En estos tiempos de pandemia se respira miedo en las calles de la región, pero también se vive en carne propia el dolor; sobre todo entre las familias que han tenido la desventura de perder a uno de sus seres queridos, pues deben hacer frente a la ignorancia de malos vecinos que quieren botarlos del barrio por considerarlos un peligro de contagio y, por otro lado, el no saber qué protocolo seguir para estos casos ni los riesgos que corren. Muchos no reciben ayuda.
Su propio drama padecen los trabajadores informales que viven de la calle y para quienes no hay bono ni ayuda alguna y deben hacer olla común para sobrevivir a la cuarentena. En este grupo están los que le sacan la vuelta a la ley y siguen en las calles vendiendo mascarillas, agua, etc. Ellos corren un alto riesgo de contagio.

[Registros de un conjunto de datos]
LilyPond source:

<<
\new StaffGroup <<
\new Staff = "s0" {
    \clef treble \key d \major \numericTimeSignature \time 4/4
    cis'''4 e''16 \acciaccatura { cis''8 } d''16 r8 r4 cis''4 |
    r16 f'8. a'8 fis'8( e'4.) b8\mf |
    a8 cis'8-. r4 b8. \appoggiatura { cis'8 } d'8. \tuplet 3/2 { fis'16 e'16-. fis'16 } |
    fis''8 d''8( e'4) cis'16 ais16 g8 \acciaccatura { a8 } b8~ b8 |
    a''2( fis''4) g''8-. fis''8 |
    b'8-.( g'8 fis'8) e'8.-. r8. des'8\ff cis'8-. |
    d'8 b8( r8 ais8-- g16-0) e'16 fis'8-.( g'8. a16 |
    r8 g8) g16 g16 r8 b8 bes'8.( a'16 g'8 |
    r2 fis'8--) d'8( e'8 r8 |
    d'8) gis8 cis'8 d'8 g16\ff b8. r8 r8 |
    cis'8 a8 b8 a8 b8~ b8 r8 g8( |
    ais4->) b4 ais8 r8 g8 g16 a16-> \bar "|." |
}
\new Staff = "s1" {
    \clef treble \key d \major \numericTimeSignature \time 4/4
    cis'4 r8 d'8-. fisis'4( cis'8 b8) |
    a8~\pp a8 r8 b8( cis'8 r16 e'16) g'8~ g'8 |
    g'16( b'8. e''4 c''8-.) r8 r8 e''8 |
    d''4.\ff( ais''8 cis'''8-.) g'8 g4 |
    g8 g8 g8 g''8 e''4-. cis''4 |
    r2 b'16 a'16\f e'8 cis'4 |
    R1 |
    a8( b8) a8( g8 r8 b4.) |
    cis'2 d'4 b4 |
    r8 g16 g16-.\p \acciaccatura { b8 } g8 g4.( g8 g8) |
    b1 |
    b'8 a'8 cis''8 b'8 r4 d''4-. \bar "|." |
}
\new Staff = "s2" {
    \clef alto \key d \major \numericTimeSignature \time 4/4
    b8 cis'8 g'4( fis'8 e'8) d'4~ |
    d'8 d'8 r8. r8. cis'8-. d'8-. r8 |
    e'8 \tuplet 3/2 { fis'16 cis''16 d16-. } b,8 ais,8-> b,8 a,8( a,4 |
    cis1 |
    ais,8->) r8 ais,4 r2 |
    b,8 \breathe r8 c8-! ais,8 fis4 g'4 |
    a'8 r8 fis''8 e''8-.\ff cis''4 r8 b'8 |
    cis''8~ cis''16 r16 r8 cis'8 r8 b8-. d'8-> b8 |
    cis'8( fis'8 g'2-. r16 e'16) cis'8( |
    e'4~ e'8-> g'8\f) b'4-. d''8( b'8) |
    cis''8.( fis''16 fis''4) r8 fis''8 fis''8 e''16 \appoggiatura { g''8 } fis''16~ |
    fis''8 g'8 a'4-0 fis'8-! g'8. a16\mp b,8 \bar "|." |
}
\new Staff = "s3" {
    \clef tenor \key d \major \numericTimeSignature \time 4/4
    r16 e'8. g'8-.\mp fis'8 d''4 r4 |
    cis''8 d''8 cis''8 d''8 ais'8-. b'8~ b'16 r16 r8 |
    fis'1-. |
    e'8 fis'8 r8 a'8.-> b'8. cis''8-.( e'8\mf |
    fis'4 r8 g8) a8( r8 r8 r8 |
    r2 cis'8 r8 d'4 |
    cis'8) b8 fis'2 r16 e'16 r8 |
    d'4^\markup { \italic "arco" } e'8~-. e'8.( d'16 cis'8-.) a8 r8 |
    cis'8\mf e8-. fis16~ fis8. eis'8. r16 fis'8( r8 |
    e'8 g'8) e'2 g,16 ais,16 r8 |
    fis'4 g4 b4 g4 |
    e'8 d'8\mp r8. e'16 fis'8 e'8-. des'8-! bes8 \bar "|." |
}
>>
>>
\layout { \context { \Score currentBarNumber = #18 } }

• [LISTA DE TAREAS]:
A. Según el texto sobre la pandemia, ¿qué deben hacer los trabajadores informales para sobrevivir a la cuarentena?
B. Continúa, por favor, el texto sobre la pandemia a partir de su última oración.
Los registros son un material aparte del texto.

• [RESPUESTAS POR TAREA]:
A. Deben hacer olla común.

B.
Odisea aparte experimentan otros piuranos cuyas viviendas deben compartirlas con dos y hasta tres familias. Son los condenados al hacinamiento, sin mayores recursos tecnológicos, refrigerador ni espacio y acosados, además, por la violencia y el abuso familiar.
Ellos prefieren las calles. Como decía Shakespeare, “ante la desdicha no hay mejor medicina que la esperanza”, esperamos lo sea.